At that point Holley thought she knew all she needed to know about drug addiction. For years she had believed Jim’s problem was his own lack of willpower. The youngest of three siblings, Jim was born when Holley was 16 and already in high school. “He was my baby,” she says. “I rocked him and fed him and took him to school.” But from his first arrest for drunk driving while delivering pizzas at 18, Jim’s life hurtled from one low point to the next: drinking binges, pot, LSD and further run-ins with police. The family tried tough love—”I thought he was just a drug addict and a couple of nights in jail would straighten him out,” she recalls—and forced Jim into rehab, but with no success: “When they closed the lid on his casket, that’s when it hit me: He’s not coming back.”

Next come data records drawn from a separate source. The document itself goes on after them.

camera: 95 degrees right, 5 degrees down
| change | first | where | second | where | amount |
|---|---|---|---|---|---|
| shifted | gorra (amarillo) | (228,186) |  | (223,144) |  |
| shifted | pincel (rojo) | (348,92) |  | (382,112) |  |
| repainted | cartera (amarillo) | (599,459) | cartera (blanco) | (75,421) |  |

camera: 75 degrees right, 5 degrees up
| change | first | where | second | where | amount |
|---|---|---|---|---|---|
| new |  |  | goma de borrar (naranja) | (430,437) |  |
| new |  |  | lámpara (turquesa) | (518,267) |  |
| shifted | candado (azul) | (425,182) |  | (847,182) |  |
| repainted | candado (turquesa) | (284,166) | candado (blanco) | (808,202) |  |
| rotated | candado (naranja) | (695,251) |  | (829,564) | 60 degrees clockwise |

Desperate in her grief, Holley began researching how the drug works. She found an article with an X ray showing actual holes in the human brain caused by meth—areas where neurotransmitters had stopped working and destroyed the user’s self-control, sometimes after a single dose. “I got sick at my stomach,” she says. “I thought, This is stunning news. Why isn’t someone telling everybody?'”

In 2001 Holley founded Mothers Against Methamphetamine, or MAMa, a Christian recovery program that has since grown to 50 chapters in 35 states. Her mission: to show addicts graphic evidence of how meth ravages the brain—and, just as crucial, to reassure them the brain can, in time, repair itself. For Eric, 28, an addict Holley met in 2002 at a residential rehab clinic, that message hit home. “I thought I was just evil,” he says of his decade-long habit. “[But] Dr. Holley had proof of what the drug did to me. I needed something like that, something I could put my hands on.” Clean for two years, Eric credits Holley for helping him turn his life around. “She brought back hope,” he says.

Holley doesn’t sugarcoat reality. She tells addicts they face years of fragile recovery. But she also lets them know she believes in them. Speaking to 80 inmates at the county jail, she can’t embrace each one—but that day will come, she says. “I’m going to see you guys in another year in Wal-Mart, and you’re going to come up to me and hug my neck,” she promises. “And I love it when I see you guys in Wal-Mart and you come up and hug my neck.”